Mesela insanlar keyifleri yoken beni okusalar, sonra keyifleri yerine gelse. Zehe mehe diye kendi kendilerine ya da çaydanlıktaki yansımalarına gülse. Zaten gülmenin ve ağlamanın yaşı yok. Aynı ölmenin olmadığı gibi. Her yaşta ölünebiliyor aslında büyük kolaylık…
***
Neler neler yapmazdım ki! Biraz yaz, hoppacık insanlar trafik kurallarına uysun mesela. Aslında buna kanun deniyor ama bizde o bile yok. Kanunu vicdanımzla yaratmak zorunda kaldığımız tuhaf zamanlar içindeyiz. Çoğumuzun gerçekliği artık tamamen bu olmuş bile olabilir. Kanunun olmadığı, kötünün yaptığı yanına kaldığı kimileri için muhteşem kimileri içinse korkunç yıllar.

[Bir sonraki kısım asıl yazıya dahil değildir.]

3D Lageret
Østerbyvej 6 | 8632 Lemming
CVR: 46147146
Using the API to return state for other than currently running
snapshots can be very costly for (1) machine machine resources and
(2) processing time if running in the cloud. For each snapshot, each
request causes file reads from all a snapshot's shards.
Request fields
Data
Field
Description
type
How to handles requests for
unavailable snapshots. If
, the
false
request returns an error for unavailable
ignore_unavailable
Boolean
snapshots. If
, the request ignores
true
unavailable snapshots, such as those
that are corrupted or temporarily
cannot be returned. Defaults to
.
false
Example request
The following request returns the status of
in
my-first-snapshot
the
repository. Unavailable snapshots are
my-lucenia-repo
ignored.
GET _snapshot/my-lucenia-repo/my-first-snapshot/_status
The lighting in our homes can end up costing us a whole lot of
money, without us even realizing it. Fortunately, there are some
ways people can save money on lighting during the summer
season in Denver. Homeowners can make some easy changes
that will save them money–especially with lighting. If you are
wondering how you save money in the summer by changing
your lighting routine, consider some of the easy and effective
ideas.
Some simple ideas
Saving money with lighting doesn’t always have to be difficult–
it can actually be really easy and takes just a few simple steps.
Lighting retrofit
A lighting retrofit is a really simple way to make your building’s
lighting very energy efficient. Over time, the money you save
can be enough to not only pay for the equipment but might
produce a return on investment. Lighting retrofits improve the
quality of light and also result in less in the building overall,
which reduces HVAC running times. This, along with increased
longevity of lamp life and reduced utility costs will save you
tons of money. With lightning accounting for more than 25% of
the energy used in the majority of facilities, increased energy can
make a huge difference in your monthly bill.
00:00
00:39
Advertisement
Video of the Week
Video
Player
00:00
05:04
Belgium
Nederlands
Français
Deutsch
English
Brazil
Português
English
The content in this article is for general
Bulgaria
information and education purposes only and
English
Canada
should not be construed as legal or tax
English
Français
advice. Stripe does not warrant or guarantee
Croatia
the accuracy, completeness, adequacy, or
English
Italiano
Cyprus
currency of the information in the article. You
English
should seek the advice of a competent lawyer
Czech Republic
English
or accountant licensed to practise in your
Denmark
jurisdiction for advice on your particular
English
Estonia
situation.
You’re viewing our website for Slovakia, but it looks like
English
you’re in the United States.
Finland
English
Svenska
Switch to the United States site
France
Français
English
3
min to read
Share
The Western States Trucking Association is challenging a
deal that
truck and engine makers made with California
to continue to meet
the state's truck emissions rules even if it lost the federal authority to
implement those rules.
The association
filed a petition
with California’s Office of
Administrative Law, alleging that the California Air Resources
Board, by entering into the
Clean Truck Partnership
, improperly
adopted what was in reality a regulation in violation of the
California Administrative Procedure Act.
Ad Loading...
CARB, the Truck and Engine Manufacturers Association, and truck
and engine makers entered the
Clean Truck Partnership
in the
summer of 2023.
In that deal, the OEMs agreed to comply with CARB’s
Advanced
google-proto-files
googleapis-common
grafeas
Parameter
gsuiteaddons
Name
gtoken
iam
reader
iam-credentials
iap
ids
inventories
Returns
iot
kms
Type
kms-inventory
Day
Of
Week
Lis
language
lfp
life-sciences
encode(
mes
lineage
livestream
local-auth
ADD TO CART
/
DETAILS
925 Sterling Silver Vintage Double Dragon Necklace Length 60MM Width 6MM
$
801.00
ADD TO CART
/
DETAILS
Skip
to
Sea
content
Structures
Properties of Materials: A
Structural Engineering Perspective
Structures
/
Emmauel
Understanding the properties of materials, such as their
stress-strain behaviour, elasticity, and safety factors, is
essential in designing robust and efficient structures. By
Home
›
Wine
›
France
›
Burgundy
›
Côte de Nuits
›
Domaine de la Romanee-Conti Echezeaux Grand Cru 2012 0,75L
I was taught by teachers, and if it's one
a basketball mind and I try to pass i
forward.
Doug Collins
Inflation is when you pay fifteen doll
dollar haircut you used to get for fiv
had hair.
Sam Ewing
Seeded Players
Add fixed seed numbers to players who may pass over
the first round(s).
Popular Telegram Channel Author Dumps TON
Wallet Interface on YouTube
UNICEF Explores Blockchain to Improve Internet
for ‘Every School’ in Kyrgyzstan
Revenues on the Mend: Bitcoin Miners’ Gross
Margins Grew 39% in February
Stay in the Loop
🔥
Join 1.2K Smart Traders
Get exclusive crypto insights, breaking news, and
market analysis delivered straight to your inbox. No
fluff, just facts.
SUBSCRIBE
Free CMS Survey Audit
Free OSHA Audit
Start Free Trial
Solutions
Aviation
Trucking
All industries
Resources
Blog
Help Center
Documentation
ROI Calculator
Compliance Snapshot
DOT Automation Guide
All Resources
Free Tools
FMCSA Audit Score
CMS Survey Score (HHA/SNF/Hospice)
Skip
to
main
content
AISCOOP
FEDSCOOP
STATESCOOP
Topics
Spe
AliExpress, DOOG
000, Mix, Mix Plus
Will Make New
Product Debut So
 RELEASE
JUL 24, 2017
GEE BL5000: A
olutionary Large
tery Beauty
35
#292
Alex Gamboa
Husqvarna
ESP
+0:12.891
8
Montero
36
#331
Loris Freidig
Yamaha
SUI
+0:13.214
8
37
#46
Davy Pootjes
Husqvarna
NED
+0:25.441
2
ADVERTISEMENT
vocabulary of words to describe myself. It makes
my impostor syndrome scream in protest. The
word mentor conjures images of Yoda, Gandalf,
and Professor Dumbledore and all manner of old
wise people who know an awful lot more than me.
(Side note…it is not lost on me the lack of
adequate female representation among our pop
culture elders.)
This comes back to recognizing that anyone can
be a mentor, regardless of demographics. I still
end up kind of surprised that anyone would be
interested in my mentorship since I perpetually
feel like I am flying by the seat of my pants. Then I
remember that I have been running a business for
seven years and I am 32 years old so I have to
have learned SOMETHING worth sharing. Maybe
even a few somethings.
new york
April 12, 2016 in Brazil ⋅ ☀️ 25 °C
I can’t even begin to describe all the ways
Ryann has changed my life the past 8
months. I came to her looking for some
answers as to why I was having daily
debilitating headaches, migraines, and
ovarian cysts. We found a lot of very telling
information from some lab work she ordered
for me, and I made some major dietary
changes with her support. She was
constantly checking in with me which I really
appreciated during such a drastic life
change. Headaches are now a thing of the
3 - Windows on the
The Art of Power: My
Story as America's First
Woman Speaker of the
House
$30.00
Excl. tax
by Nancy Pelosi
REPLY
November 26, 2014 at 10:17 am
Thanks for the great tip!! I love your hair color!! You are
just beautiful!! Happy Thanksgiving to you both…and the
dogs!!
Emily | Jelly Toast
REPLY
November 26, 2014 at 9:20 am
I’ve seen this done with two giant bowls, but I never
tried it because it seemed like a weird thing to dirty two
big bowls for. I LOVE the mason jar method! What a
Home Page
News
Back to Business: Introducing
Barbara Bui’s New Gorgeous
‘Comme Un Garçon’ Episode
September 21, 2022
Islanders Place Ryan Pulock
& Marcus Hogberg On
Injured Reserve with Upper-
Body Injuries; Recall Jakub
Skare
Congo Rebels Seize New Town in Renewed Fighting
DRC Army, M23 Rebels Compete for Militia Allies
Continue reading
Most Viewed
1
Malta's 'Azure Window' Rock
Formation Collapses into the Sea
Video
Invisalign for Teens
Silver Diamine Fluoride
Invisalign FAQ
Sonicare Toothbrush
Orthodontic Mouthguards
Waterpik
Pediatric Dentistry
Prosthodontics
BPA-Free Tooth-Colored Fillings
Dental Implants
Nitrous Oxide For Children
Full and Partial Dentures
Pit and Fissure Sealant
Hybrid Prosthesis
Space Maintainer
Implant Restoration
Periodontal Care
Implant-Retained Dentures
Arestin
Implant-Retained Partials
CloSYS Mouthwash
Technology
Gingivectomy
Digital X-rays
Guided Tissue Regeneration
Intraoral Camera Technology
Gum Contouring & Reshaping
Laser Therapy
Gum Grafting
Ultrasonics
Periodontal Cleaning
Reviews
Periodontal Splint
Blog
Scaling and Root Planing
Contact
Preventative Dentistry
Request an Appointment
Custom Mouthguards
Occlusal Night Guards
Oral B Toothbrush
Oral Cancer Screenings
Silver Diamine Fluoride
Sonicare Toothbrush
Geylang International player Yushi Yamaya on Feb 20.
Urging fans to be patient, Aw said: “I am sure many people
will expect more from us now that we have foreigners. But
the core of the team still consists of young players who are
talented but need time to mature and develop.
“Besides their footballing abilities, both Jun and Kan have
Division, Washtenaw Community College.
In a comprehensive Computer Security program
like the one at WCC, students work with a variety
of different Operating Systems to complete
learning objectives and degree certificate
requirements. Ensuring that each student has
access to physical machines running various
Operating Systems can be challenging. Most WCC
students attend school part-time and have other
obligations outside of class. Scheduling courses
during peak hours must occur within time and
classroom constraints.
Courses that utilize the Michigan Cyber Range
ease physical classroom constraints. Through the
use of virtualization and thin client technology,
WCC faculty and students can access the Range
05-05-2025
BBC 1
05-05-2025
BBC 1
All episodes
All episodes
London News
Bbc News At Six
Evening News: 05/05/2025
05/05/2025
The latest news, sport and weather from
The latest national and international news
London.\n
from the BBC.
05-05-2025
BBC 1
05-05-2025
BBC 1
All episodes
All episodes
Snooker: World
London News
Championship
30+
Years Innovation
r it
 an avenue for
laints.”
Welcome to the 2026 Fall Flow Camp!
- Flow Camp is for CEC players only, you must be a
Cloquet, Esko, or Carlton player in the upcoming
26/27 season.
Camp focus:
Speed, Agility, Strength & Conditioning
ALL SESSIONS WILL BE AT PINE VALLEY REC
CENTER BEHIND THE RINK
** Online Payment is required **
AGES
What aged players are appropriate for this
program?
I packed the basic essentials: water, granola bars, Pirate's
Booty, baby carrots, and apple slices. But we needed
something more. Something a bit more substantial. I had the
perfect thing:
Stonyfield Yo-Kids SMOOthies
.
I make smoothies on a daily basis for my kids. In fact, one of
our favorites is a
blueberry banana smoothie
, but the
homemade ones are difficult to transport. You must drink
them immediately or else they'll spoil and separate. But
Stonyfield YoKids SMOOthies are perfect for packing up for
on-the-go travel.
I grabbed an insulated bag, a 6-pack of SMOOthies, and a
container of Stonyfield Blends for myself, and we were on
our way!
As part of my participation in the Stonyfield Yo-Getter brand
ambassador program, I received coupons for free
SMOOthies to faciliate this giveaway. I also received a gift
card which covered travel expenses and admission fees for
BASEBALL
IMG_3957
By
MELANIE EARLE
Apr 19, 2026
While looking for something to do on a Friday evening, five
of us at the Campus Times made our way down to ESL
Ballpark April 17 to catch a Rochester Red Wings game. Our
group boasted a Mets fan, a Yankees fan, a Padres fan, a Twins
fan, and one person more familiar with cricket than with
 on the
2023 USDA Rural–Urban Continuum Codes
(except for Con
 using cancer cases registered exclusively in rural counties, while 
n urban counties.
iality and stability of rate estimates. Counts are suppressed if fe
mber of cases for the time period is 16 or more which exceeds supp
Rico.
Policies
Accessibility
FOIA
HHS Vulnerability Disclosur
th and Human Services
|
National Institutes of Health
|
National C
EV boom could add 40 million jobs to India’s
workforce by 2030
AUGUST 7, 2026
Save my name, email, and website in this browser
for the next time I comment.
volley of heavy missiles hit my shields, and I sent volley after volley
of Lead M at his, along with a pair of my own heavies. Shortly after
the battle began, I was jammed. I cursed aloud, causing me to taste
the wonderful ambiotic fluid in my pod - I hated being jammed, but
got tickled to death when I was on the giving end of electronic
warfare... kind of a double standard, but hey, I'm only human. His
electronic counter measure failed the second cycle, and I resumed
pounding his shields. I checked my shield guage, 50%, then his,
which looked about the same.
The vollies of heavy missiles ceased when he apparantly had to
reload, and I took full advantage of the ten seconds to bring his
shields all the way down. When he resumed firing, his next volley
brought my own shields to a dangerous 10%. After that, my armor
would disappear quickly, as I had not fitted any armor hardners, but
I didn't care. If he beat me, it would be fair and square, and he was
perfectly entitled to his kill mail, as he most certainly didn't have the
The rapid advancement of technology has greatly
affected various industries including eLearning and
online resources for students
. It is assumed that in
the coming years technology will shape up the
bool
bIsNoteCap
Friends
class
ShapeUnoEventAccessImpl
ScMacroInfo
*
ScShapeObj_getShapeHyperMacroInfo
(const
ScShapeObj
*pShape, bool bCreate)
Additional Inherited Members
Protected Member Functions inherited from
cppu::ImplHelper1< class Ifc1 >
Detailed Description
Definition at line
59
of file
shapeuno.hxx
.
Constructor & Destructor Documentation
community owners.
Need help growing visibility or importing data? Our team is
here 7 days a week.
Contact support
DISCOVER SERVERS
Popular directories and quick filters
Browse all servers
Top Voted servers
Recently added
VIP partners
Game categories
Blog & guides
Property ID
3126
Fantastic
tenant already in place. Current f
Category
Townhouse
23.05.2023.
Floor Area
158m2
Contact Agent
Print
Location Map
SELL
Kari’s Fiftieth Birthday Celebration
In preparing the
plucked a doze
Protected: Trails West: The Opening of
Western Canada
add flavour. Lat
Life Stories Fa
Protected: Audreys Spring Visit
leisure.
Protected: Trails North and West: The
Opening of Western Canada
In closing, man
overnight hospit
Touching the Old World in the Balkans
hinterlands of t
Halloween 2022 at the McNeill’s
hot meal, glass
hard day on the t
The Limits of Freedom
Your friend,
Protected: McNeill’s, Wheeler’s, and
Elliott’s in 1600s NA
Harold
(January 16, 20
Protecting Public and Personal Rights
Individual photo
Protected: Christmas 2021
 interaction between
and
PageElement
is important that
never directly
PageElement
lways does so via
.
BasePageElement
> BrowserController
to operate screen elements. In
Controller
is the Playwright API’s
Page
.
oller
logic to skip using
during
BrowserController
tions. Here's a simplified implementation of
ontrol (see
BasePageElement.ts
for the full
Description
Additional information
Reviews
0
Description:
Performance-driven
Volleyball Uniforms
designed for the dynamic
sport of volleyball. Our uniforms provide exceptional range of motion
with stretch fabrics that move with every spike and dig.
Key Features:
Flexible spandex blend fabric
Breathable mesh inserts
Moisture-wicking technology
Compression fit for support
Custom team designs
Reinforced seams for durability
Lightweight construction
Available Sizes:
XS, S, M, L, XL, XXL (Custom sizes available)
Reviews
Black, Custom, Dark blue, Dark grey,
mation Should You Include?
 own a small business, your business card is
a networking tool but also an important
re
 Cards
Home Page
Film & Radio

Hem de ne kadar çok yıl… Böyle böyle artık kanunu da, adaleti de, vicdanı da, insanca davranmayı da kendi kendimize öğretir hale geldik.. Keşke tek hareketimle bilinçlerde güzel kokulu bir çiçek gibi açsam, o çiçeğe bir arı gelse, o arı evine kovanına gidip, diğer arılarla bal üretse, sonra o balı alıp yesem, oradan aldığım enerjiyle biraz daha yazsam, biraz daha fazla çiçek, bazen bir ortman, bazen bir dere, bazen bir kuşun sesi, gözlerinin çevresindeki o kırmızı renk olsam… Bilinçlerde doğsam ya da filizlensem. Kök de salsam ama yukarılarda bulut da olsam. Herkesin aklında tertemiz denize girmenin verdiği o güzel his olabilsem. Daha iyi olmayı tanıtsam yazılarla…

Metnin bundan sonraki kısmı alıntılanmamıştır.